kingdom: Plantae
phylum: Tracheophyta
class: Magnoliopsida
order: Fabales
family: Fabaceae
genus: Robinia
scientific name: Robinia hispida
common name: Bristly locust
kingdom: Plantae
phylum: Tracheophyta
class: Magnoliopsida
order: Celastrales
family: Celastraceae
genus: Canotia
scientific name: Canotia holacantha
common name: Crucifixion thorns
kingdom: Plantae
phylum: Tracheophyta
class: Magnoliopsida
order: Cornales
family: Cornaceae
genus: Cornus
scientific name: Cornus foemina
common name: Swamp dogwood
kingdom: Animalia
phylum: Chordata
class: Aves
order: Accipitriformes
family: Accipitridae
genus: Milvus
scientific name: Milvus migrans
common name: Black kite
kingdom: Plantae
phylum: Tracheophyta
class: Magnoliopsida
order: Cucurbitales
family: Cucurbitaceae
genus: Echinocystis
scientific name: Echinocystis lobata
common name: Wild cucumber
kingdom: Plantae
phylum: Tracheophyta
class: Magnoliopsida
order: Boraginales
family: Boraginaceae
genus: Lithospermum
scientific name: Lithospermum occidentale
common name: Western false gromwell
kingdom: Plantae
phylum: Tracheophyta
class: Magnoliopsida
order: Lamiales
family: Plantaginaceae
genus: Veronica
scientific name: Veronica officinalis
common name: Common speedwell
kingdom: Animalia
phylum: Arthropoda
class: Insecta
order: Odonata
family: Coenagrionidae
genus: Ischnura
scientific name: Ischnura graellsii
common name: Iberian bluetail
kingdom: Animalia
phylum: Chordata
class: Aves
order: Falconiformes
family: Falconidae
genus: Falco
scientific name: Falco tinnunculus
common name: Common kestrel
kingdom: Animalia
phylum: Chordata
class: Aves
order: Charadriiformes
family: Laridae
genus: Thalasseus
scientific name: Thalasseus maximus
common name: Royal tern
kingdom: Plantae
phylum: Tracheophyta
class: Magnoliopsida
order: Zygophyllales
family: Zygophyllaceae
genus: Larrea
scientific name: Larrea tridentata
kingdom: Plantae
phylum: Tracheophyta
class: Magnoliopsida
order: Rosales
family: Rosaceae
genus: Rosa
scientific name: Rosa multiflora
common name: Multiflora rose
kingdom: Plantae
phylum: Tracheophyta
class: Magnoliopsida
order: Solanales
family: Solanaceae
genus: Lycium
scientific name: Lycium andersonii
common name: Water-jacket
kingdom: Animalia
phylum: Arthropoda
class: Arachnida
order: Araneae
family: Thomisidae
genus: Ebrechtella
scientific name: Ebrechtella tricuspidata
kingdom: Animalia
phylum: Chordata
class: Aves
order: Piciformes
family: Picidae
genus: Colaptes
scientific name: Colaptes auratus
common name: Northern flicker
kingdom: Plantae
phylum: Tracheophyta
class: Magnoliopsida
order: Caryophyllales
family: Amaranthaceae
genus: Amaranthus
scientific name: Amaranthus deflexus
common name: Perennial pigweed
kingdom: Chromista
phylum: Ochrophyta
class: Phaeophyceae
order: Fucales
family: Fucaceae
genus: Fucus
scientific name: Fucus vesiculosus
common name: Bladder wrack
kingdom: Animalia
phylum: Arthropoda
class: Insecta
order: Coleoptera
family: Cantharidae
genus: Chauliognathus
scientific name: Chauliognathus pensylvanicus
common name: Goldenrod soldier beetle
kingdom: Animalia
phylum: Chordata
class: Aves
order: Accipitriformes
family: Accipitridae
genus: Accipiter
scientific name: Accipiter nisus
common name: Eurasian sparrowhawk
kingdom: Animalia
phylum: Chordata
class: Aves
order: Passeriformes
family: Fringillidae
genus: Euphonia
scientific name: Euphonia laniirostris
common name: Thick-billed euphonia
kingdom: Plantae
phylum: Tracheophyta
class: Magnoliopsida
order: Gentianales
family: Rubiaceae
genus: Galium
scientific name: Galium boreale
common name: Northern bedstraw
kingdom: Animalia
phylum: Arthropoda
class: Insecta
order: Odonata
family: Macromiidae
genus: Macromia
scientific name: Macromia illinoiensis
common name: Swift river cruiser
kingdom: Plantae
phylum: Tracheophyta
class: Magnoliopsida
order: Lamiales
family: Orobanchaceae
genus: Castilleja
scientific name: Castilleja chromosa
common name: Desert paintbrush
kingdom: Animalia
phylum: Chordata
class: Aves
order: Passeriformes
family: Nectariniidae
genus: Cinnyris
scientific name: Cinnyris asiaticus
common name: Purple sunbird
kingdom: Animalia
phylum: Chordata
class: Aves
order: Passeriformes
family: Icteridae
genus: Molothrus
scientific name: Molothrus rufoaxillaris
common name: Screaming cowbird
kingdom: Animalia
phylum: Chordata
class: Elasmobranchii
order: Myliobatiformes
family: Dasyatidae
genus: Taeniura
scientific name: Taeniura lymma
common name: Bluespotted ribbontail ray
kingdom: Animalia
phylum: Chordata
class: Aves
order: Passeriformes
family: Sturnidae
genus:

········

Rewrite these lines with every "common name" in the material switched to "everyday name", keeping everything else the same.

kingdom: Plantae
phylum: Tracheophyta
class: Magnoliopsida
order: Fabales
family: Fabaceae
genus: Robinia
scientific name: Robinia hispida
everyday name: Bristly locust
kingdom: Plantae
phylum: Tracheophyta
class: Magnoliopsida
order: Celastrales
family: Celastraceae
genus: Canotia
scientific name: Canotia holacantha
everyday name: Crucifixion thorns
kingdom: Plantae
phylum: Tracheophyta
class: Magnoliopsida
order: Cornales
family: Cornaceae
genus: Cornus
scientific name: Cornus foemina
everyday name: Swamp dogwood
kingdom: Animalia
phylum: Chordata
class: Aves
order: Accipitriformes
family: Accipitridae
genus: Milvus
scientific name: Milvus migrans
everyday name: Black kite
kingdom: Plantae
phylum: Tracheophyta
class: Magnoliopsida
order: Cucurbitales
family: Cucurbitaceae
genus: Echinocystis
scientific name: Echinocystis lobata
everyday name: Wild cucumber
kingdom: Plantae
phylum: Tracheophyta
class: Magnoliopsida
order: Boraginales
family: Boraginaceae
genus: Lithospermum
scientific name: Lithospermum occidentale
everyday name: Western false gromwell
kingdom: Plantae
phylum: Tracheophyta
class: Magnoliopsida
order: Lamiales
family: Plantaginaceae
genus: Veronica
scientific name: Veronica officinalis
everyday name: Common speedwell
kingdom: Animalia
phylum: Arthropoda
class: Insecta
order: Odonata
family: Coenagrionidae
genus: Ischnura
scientific name: Ischnura graellsii
everyday name: Iberian bluetail
kingdom: Animalia
phylum: Chordata
class: Aves
order: Falconiformes
family: Falconidae
genus: Falco
scientific name: Falco tinnunculus
everyday name: Common kestrel
kingdom: Animalia
phylum: Chordata
class: Aves
order: Charadriiformes
family: Laridae
genus: Thalasseus
scientific name: Thalasseus maximus
everyday name: Royal tern
kingdom: Plantae
phylum: Tracheophyta
class: Magnoliopsida
order: Zygophyllales
family: Zygophyllaceae
genus: Larrea
scientific name: Larrea tridentata
kingdom: Plantae
phylum: Tracheophyta
class: Magnoliopsida
order: Rosales
family: Rosaceae
genus: Rosa
scientific name: Rosa multiflora
everyday name: Multiflora rose
kingdom: Plantae
phylum: Tracheophyta
class: Magnoliopsida
order: Solanales
family: Solanaceae
genus: Lycium
scientific name: Lycium andersonii
everyday name: Water-jacket
kingdom: Animalia
phylum: Arthropoda
class: Arachnida
order: Araneae
family: Thomisidae
genus: Ebrechtella
scientific name: Ebrechtella tricuspidata
kingdom: Animalia
phylum: Chordata
class: Aves
order: Piciformes
family: Picidae
genus: Colaptes
scientific name: Colaptes auratus
everyday name: Northern flicker
kingdom: Plantae
phylum: Tracheophyta
class: Magnoliopsida
order: Caryophyllales
family: Amaranthaceae
genus: Amaranthus
scientific name: Amaranthus deflexus
everyday name: Perennial pigweed
kingdom: Chromista
phylum: Ochrophyta
class: Phaeophyceae
order: Fucales
family: Fucaceae
genus: Fucus
scientific name: Fucus vesiculosus
everyday name: Bladder wrack
kingdom: Animalia
phylum: Arthropoda
class: Insecta
order: Coleoptera
family: Cantharidae
genus: Chauliognathus
scientific name: Chauliognathus pensylvanicus
everyday name: Goldenrod soldier beetle
kingdom: Animalia
phylum: Chordata
class: Aves
order: Accipitriformes
family: Accipitridae
genus: Accipiter
scientific name: Accipiter nisus
everyday name: Eurasian sparrowhawk
kingdom: Animalia
phylum: Chordata
class: Aves
order: Passeriformes
family: Fringillidae
genus: Euphonia
scientific name: Euphonia laniirostris
everyday name: Thick-billed euphonia
kingdom: Plantae
phylum: Tracheophyta
class: Magnoliopsida
order: Gentianales
family: Rubiaceae
genus: Galium
scientific name: Galium boreale
everyday name: Northern bedstraw
kingdom: Animalia
phylum: Arthropoda
class: Insecta
order: Odonata
family: Macromiidae
genus: Macromia
scientific name: Macromia illinoiensis
everyday name: Swift river cruiser
kingdom: Plantae
phylum: Tracheophyta
class: Magnoliopsida
order: Lamiales
family: Orobanchaceae
genus: Castilleja
scientific name: Castilleja chromosa
everyday name: Desert paintbrush
kingdom: Animalia
phylum: Chordata
class: Aves
order: Passeriformes
family: Nectariniidae
genus: Cinnyris
scientific name: Cinnyris asiaticus
everyday name: Purple sunbird
kingdom: Animalia
phylum: Chordata
class: Aves
order: Passeriformes
family: Icteridae
genus: Molothrus
scientific name: Molothrus rufoaxillaris
everyday name: Screaming cowbird
kingdom: Animalia
phylum: Chordata
class: Elasmobranchii
order: Myliobatiformes
family: Dasyatidae
genus: Taeniura
scientific name: Taeniura lymma
everyday name: Bluespotted ribbontail ray
kingdom: Animalia
phylum: Chordata
class: Aves
order: Passeriformes
family: Sturnidae
genus:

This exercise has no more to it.